BY MELISSA ROWE — For many women, much of our lives have been consumed by parenting. Rarely has there been a role more important or more meaningful than this. So it’s no surprise why there’s so much pain when our children finally move on to college or university, or if they’ve landed their dream job or lover and move out. And once the last child leaves home, it isn’t just the nest that feels empty. It’s our hearts, too!
Parents who have an especially difficult transition may be suffering from empty nest syndrome. And although it isn’t an official diagnosis, empty nest syndrome is very real — and it hurts.
The key for many women is finding meaning outside the maternal script. This means embarking on a new chapter that doesn’t involve fulfilling the needs of your children. Nor does it involve counting on them for your own happiness. Remember, this transition isn’t just exciting for your children — it should be a good time for you, too. Managing it effectively is crucial in creating a life that brings pleasure in realizing your potential, outside the restrictive boundaries of parenthood.
Redefine and Recreate
Coping with an empty nest is much like grieving a loss. Life events like retiring or getting divorced are all examples of losses that must go through the mourning process. Not only must we work through our emotions of profound sadness, but we must also recognize each loss has greatly impacted our identities.
When our children move out, the grieving process is much the same. Many of us think we can adjust to such loss by simply getting used to it. But the better solution is to replace the void our kids left behind — with something just as meaningful.
Staying Busy by Staying Present
If you’re a woman who’s enjoyed close relationships with your children, you’ve spent a lot of time focusing on their lives — instead of staying present in your own. Once the children move out, empty nesters may be uncomfortable with all this free time. That’s because you’re left all alone with your thoughts, and no one to confront except your very self. The silence (and eerie stillness) can be deafening — and certainly terrifying.
It’s easy to tell a middle-aged woman to ‘find some hobbies’. But the truth is that’s difficult for those of us who’ve done nothing except ensure our own children are chasing their dreams. Seeking out new interests is a life skill that takes time to master. It involves developing a passion, cultivating a curious mind, and truly discovering who you are at the core. These are the skills you can then use to go out into the world and ‘find those hobbies’.

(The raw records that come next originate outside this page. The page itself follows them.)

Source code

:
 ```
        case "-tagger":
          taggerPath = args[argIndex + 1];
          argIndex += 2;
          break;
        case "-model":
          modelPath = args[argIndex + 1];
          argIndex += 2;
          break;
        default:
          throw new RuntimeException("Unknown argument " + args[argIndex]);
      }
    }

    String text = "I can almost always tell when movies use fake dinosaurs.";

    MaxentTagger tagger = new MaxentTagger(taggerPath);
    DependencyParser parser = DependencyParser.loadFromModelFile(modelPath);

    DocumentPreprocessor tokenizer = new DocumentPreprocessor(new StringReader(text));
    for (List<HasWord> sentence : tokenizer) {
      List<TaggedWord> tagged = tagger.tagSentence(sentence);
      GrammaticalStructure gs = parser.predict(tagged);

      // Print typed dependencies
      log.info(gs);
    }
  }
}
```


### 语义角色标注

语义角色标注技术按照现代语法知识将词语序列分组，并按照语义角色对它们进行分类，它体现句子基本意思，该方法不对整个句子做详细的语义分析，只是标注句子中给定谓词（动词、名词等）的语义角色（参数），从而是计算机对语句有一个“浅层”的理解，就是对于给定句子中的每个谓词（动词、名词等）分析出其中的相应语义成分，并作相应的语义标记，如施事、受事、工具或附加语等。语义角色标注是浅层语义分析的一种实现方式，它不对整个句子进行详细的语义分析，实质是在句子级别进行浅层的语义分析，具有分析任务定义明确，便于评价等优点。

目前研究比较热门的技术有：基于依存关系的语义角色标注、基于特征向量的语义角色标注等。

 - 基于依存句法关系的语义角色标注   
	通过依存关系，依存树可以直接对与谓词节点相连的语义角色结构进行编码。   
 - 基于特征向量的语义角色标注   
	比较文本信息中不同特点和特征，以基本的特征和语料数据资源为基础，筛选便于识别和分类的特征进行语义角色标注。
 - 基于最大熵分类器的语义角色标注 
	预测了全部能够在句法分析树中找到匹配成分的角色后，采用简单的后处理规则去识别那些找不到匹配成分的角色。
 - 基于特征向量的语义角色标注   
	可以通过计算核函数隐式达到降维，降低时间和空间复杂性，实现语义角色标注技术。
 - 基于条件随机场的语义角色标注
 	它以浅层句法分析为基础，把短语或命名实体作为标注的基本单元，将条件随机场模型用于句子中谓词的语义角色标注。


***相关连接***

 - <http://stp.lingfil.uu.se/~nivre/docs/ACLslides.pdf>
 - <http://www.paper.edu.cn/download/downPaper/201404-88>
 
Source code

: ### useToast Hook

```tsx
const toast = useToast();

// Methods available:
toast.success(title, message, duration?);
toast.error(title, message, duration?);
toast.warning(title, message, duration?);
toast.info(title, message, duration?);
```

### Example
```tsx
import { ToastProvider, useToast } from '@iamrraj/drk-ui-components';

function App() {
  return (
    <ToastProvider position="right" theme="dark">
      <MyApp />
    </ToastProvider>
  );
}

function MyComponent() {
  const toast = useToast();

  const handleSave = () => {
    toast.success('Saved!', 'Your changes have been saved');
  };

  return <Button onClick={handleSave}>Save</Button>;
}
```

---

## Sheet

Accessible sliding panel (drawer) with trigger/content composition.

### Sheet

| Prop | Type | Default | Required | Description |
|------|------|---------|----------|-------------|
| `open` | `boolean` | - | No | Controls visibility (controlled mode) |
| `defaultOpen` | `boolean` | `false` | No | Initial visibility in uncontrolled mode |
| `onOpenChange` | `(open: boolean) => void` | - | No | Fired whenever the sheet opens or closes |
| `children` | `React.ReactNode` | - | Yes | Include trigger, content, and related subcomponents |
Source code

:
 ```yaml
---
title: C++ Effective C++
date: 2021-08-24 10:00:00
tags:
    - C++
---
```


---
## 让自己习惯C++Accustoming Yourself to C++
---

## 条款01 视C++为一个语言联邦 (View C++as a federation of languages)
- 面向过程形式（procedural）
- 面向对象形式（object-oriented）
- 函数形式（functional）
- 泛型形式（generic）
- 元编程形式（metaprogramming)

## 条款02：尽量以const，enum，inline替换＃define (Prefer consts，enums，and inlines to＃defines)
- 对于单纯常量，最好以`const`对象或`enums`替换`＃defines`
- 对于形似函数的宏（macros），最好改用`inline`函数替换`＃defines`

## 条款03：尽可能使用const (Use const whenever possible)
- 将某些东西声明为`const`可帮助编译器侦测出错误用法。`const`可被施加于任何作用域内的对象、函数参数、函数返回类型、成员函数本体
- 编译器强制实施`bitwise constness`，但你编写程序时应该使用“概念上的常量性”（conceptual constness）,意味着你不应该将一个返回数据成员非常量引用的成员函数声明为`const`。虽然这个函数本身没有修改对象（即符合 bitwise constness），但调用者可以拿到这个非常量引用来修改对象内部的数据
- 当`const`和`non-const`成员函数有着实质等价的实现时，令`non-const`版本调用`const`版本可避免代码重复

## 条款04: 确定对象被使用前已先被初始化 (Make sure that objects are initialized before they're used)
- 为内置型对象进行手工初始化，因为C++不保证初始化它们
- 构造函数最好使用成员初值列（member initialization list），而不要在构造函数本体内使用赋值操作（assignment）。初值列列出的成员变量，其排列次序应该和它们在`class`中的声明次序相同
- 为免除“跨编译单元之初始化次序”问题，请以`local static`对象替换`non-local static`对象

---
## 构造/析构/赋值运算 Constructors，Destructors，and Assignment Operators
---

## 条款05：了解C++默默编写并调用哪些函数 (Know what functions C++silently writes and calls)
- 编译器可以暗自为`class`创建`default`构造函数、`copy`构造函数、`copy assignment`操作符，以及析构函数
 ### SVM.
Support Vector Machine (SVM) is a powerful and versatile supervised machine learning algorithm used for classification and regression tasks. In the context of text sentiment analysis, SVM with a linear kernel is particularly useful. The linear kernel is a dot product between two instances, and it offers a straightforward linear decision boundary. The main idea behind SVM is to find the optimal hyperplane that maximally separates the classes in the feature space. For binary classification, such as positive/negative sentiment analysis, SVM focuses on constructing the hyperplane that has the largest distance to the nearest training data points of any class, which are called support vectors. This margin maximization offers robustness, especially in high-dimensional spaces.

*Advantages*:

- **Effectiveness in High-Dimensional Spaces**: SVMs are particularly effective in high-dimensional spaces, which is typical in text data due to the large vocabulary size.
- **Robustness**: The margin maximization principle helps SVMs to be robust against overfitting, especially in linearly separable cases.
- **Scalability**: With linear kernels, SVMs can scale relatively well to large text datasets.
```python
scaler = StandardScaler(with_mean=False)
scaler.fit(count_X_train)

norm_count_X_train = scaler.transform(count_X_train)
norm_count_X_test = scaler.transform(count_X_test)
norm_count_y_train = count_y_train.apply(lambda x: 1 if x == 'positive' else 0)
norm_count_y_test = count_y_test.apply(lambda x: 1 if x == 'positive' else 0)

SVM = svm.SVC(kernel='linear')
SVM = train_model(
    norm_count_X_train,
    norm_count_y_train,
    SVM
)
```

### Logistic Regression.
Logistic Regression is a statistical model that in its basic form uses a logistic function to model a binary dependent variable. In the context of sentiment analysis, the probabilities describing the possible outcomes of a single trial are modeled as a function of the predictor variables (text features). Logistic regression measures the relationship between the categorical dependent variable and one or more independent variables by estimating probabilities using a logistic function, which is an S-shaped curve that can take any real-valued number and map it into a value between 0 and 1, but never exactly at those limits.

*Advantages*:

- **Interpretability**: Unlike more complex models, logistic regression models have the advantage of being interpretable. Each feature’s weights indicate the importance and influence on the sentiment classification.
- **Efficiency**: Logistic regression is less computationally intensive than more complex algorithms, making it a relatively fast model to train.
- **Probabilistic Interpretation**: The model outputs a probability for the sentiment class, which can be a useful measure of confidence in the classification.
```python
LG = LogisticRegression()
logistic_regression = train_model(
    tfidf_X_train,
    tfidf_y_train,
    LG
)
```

So, what do you do in the meantime as you work on the basics? For starters, you stay busy by staying in the present. Being fully present means focusing on the task in front of you, even if it’s scrubbing the toilet. Mindfulness will cultivate busyness, and it’s through this process that those ‘hobbies’ will present themselves naturally.
Remember that empty nest syndrome is common, and very real. If your feelings of sadness are getting worse, instead of better, there’s no shame in seeking expert help. Rely on therapists, mental health professionals and even online blogs — to get the support you deserve.